Janicki said she spoke with officials from the Brown County Public Library in Ohio about plans to "address budget challenges in the wake of the repeal.” The library “will continue the hot spot lending program, even without E-rate funding, which means that they are choosing to not fund other resources and services,” she said. “They are planning to reduce expenditures on books and other print materials, audio and video, and supplies for programming,” Janicki said. The need in Brown County “for reliable, consistent internet service is too great to stop the program."

Joey Wender, executive director of the Schools, Health & Libraries Broadband Coalition, said his group is pleased that the school bus declaratory ruling makes clear that the FCC will honor funding commitments from 2024. That’s an issue SHLB raised with the agency, he said.

The hot spots order revisits the earlier order based on objections raised by Maurine and Matthew Molak, a Texas couple who challenged both Wi-Fi actions at the 5th U.S. Circuit Appeals Court. Their son David died by suicide at age 16 after he was cyberbullied, and the Molaks opposed giving students unsupervised access to the internet (see 2409230024).

“SHLB asserts that the Molak Petition should be dismissed because it does not raise new issues that were not already addressed by the Commission in the Hotspots Order, fails to address a material error, and its consideration is not in the public interest,” the FCC order said. “However, we find that consideration of the arguments in the Molak Petition is in the public interest and permitted by section 405 of the Communications Act and section 1.429 of our rules.”
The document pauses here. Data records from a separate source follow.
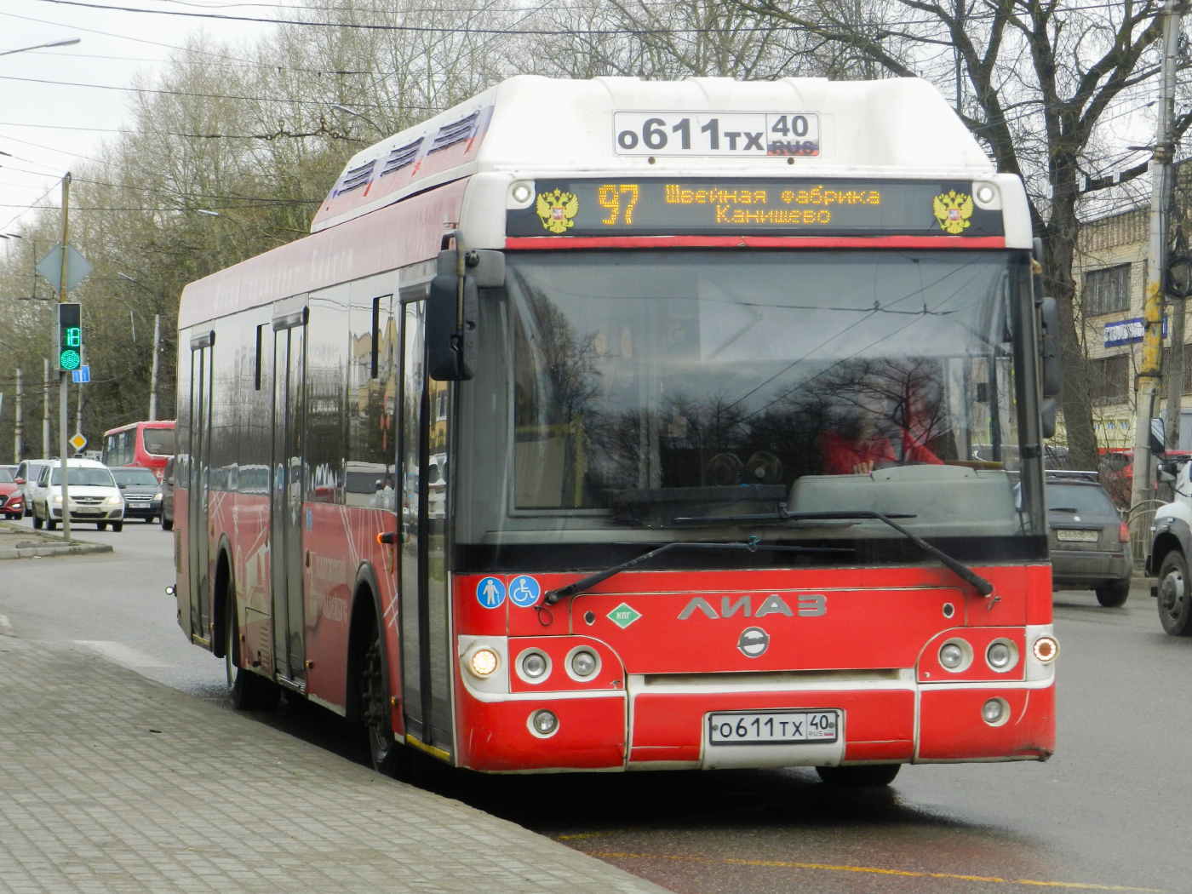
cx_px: 596
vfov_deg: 12.9
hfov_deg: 17.1
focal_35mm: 115
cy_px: 447
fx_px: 3960
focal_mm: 20.5
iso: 200
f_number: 5
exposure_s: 1/200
The school bus Wi-Fi declaratory ruling also cites objections by the Molaks and a legal challenge they filed in the 5th Circuit, as well as objections raised by Republican lawmakers, including Sen. Ted Cruz, R-Texas. “We find that the prior Commission actions are based on an insufficient record and analysis, and resulted in an interpretation that was not the best reading of section 254 of the Communications Act,” the ruling said.

“Contrary to the Commission’s 2023 interpretation, we find that the best reading of section 254 of the Communications Act is that the use and provision of Wi-Fi on school buses satisfies neither the ‘educational purpose test in section 254(h)(1)(B), nor the ‘classroom’ test under section 254(h)(2)(A),” the ruling said. It slams the previous FCC for not seeking comment on the program nor conducting “a thorough cost and benefit analysis.”